Other places believe WW2 started on 1 September 1939
Expalined.
16:38
I believe it started in 1918
But that’s the benefit of hindsight
That's one way of looking at it
Very arguable
Looks like that reindeer made you smart
@PaulWhite Expalin Plan
Or maybe it was the pear
@PaulWhite Oh, right!
@JoshDarnell Well, it was a lovely link anyway so I feel bad but hey there you go
No one said it would be easy
16:42
Haha no, it's a good clarification. Ironically, a snapshot isolation query was what originally led me to write that post.
I think I did a select * from dummy or something in my snapshot piece
Who can remember these things
That's a very unfortunate execution plan.
I'm just glad Erik solved parameter sniffing through lend-lease dynamic SQL
@PaulWhite most of what I know is remembering things you’ve written
@JoshDarnell Yeah, it's a classic
16:45
Maybe you were the reindeer all along
@ErikDarling same same
I remember the days I used to remember things without writing them down.
Or I think I do.
Now that it’s part of the transcript you’ll never know
Very meta
@PaulWhite Probably not
@ErikDarling, why are you wrapping daily blog posts in the newsletter?

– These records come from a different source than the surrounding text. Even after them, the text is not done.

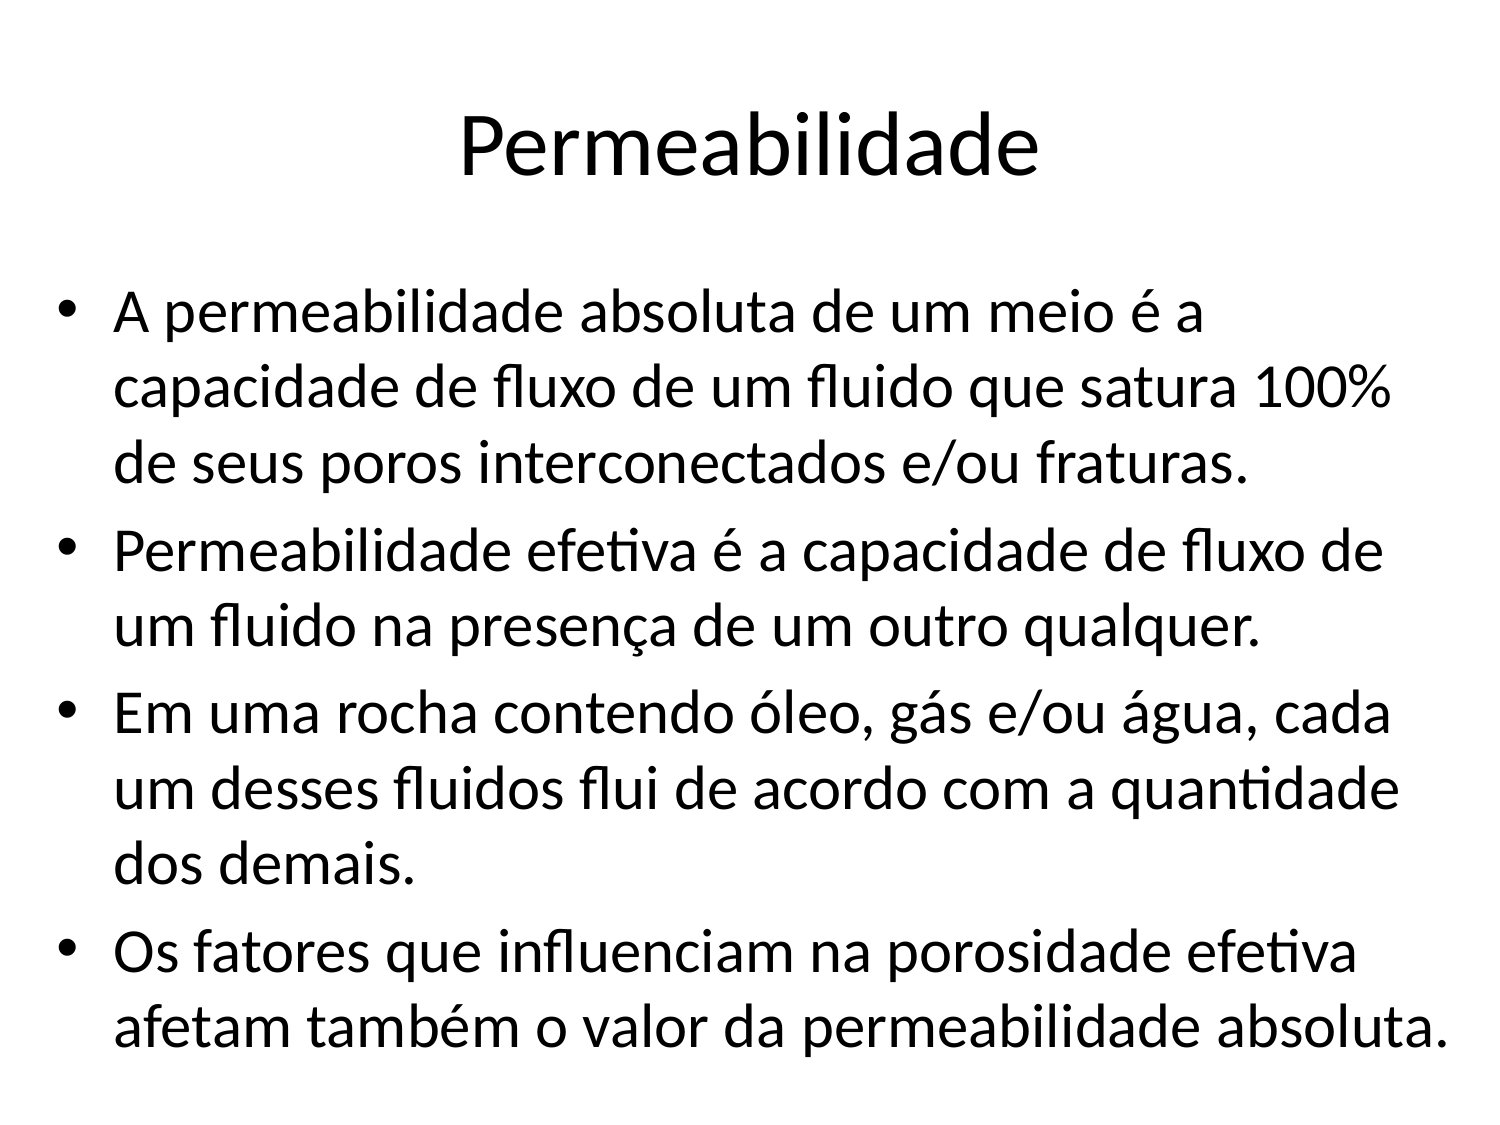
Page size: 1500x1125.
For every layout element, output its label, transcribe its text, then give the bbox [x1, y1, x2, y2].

title Permeabilidade [75, 45, 1425, 233]
list A permeabilidade absoluta de um meio é a capacidade de fluxo de um fluido que satura 100% de seus poros interconectados e/ou fraturas. Permeabilidade efetiva é a capacidade de fluxo de um fluido na presença de um outro qualquer. Em uma rocha contendo óleo, gás e/ou água, cada um desses fluidos flui de acordo com a quantidade dos demais. Os fatores que influenciam na porosidade efetiva afetam também o valor da permeabilidade absoluta. [41, 262, 1471, 1083]
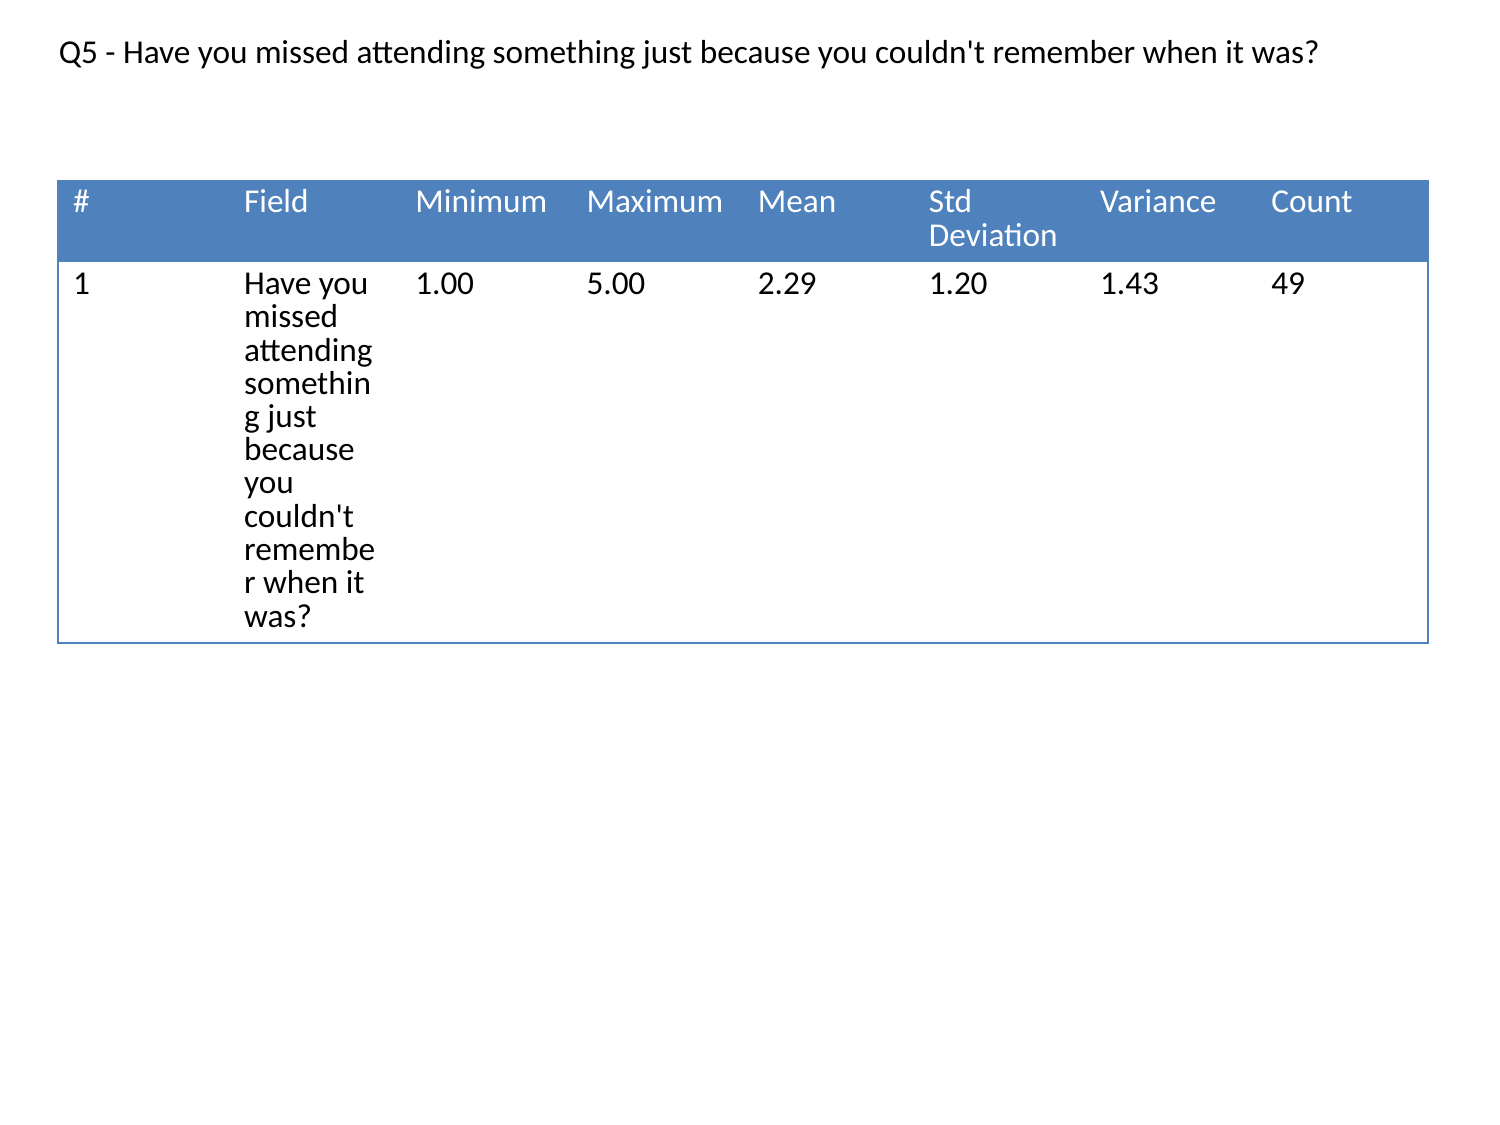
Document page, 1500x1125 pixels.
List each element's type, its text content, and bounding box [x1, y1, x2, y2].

table_header Minimum [400, 181, 572, 262]
table_header Mean [743, 181, 914, 262]
table_header Std Deviation [914, 181, 1085, 262]
table_header Count [1256, 181, 1427, 262]
table_cell 1 [59, 262, 229, 642]
table_cell 2.29 [743, 262, 914, 642]
table_cell 5.00 [572, 262, 743, 642]
table_cell Have you missed attending something just because you couldn't remember when it was? [229, 262, 400, 642]
table_header Field [229, 181, 400, 262]
table_cell 1.20 [914, 262, 1085, 642]
table_header Maximum [572, 181, 743, 262]
table_header # [59, 181, 229, 262]
text_box Q5 - Have you missed attending something just because you couldn't remember when it was? [44, 22, 1395, 84]
table_cell 1.00 [400, 262, 572, 642]
table_header Variance [1085, 181, 1256, 262]
table_cell 1.43 [1085, 262, 1256, 642]
table_cell 49 [1256, 262, 1427, 642]
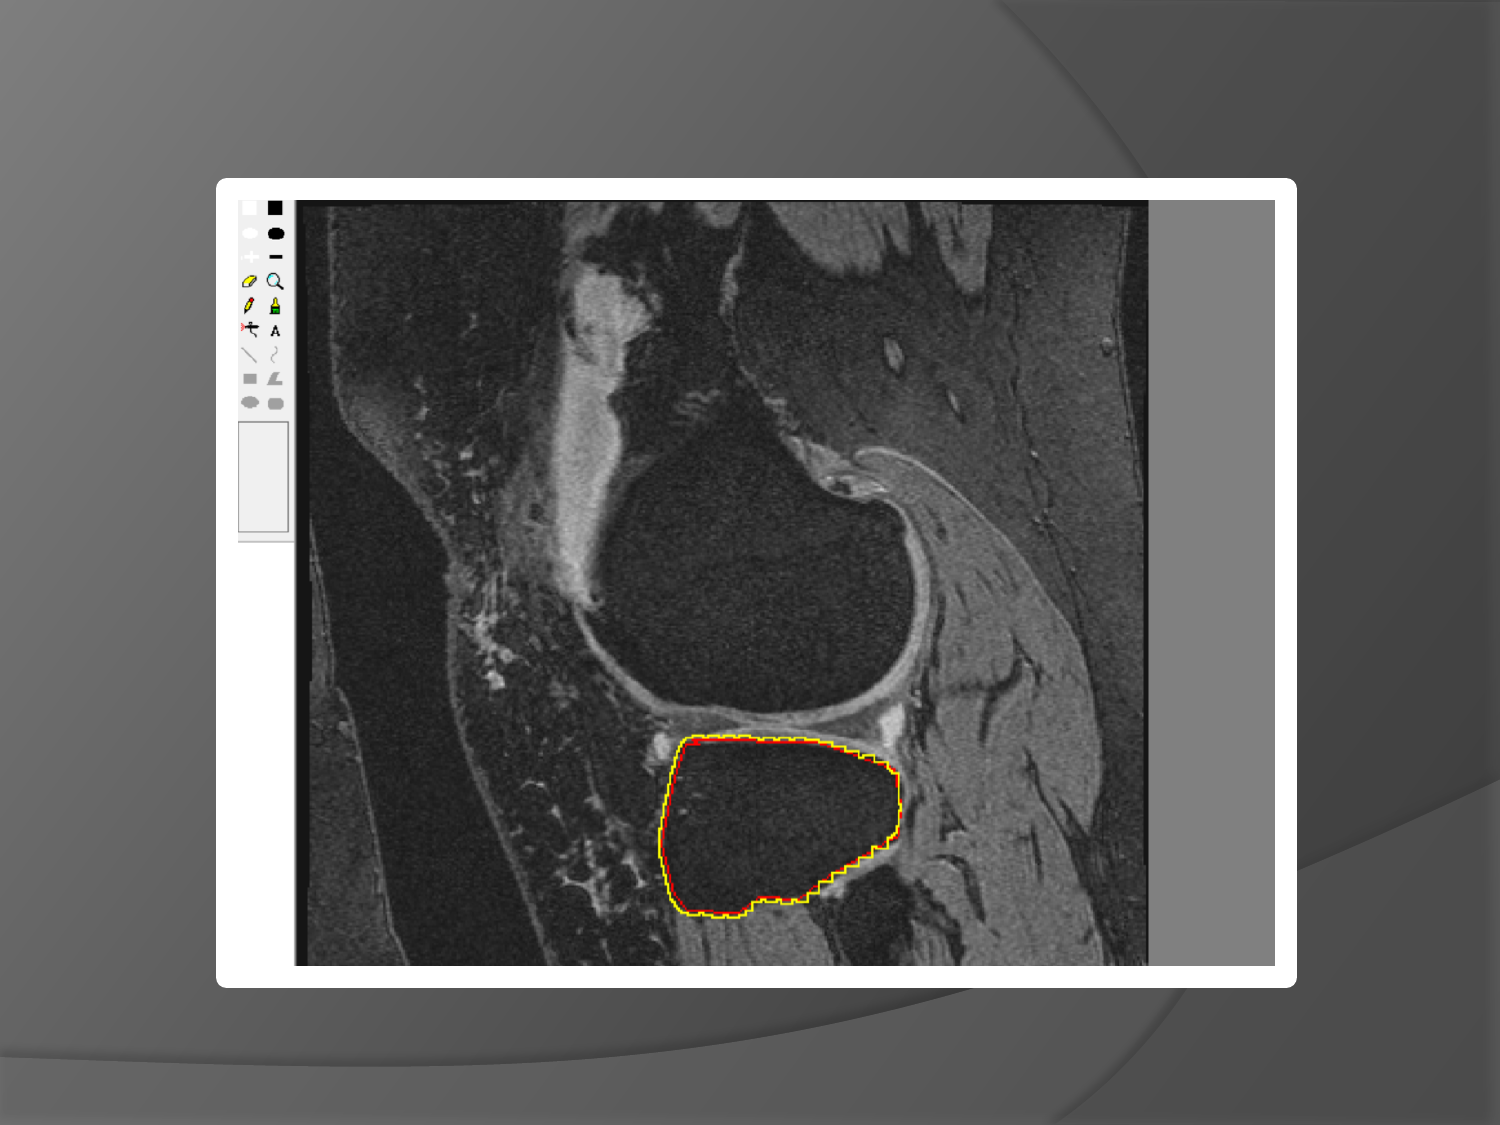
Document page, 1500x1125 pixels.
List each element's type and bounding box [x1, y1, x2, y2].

picture [237, 199, 1276, 967]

Is it to avoid the Twitter card previews?
1 hour ago, by Paul White
Is that also available in English
17:10
That as well. But one question at a time
Does chat detect question conflicts
17:24
Maybe we need Snapchat Isolation
17:41
I like the scalar subquery as it's obvious to both humans and the Query Optimizer that the subquery must return at most one row. — David Browne - Microsoft 2 hours ago
"obvious to [...] the Query Optimizer"
And then you get that wacked out plan.
I wonder which two humans he means
 
4 hours later…
22:02
@JoshDarnell Ah I remember that question from this morning. Nice answer. 👍 Not sure why the scalar subquery throws off the engine so much other than the normal reasoning of the more complex WHERE clause being harder for it to estimate accurately, I guess.
 
2 hours later…
23:50
@JoshDarnell Don't people use a view for a single-row configuration table?